Work required: Reproduce the records below exactly; the images should not appear.

[[ Data section, beginning ]]

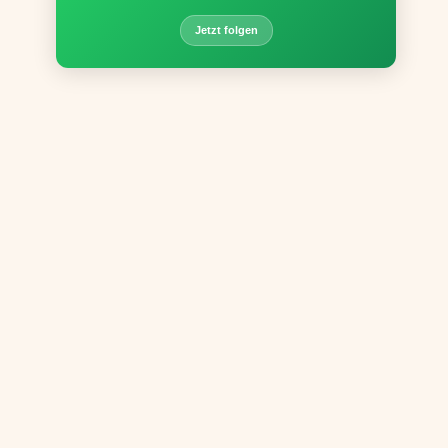
Jetzt folgen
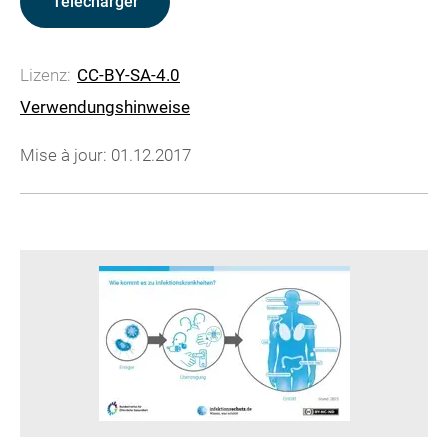
Télécharger
Lizenz:
CC-BY-SA-4.0
Verwendungshinweise
Mise à jour: 01.12.2017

[[ Data section, end ]]

Output of the exercise:
Jetzt folgen
Télécharger
Lizenz:
CC-BY-SA-4.0
Verwendungshinweise
Mise à jour: 01.12.2017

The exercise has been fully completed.